Musical Mashups: Part 2
Earlier this year, I shared a "musical mashup" by Grant Woolard, consisting of 57 classical melodies from 33 different composers. It was quite fun trying to pick out all of the favorite melodies he had woven together.
People have been twisting and reshaping classical music for centuries. Bach re-arranged many things written by Vivaldi, composers have always taken popular melodies and turned them into masterpieces. Dvorak took a folk tune, (Na tom naem dvore), and the Czech national anthem, (which was based on another melody), and created his overture Ma Vlast (My Home).
In the early 1980's, a recording called Hooked on Classics was released, with the title track receiving quite a bit of airplay in this country and reaching #2 on the singles chart in the UK. Amazing what you can do with a beat track. A little schmaltzy, yes, but hearing your kid hum Beethoven makes it worthwhile.

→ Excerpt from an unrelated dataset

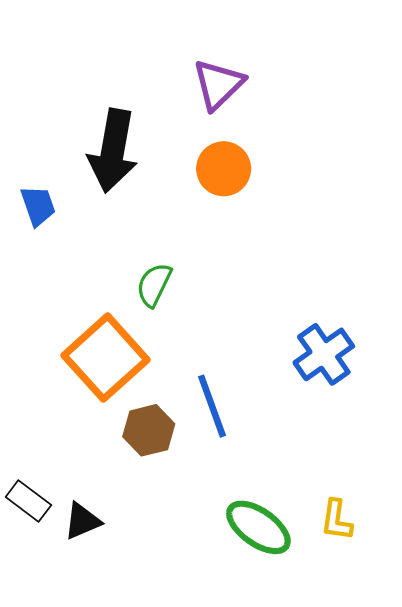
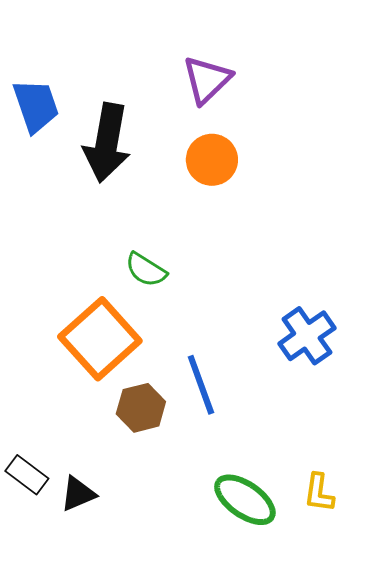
blue trapezoid: (38, 206) -> (36, 106), moved, size x1.4
green semicircle: (154, 285) -> (146, 270), turned -84

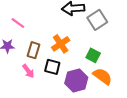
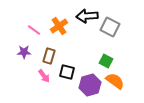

Speaking of beat tracks, does anyone remember the brief resurrection of that idea, in which Richard Souther "reimagined" music by German Benedictine abbess, writer, and composer Hildegard von Bingen? I must admit, I thought it was an intriguing idea.
Kronos Quartet created a monster with their 1979 arrangement of Purple Haze by Jimi Hendrix. It began life as an encore to their version of Rite of Spring and soon became an audience favorite. I have seen references to performances as recent as 2012, but have a hard time imagining the Kronos ever being able to stop playing it. Here's a performance in Tokyo from 1997.
The Greene String Quartet would soon give the quartet treatment to Welcome to the Jungle by Guns N' Roses. More recently, The Piano Guys and 2 Cellos have been blurring the musical lines. The Piano Guys wondered what would happen if the 1770's and the 1970's collided. Wonder no more.
2 Cellos, which performed in Columbus recently, have taken the mashup to a whole new level. Since they were first invited to tour with Elton John, they have been playing to sold out house around the world and are now planning a stadium tour. Next month, they play the Fuji Rock Festival, which is Japan's largest outdoor music event in Japan. There are five separate venues on site, with the main stage offering a capacity of 50,000. Whether they're jamming with guitarist/composer Steve Vai, or spinning Beethoven into Led Zeppelin, 2 Cellos draws a crowd.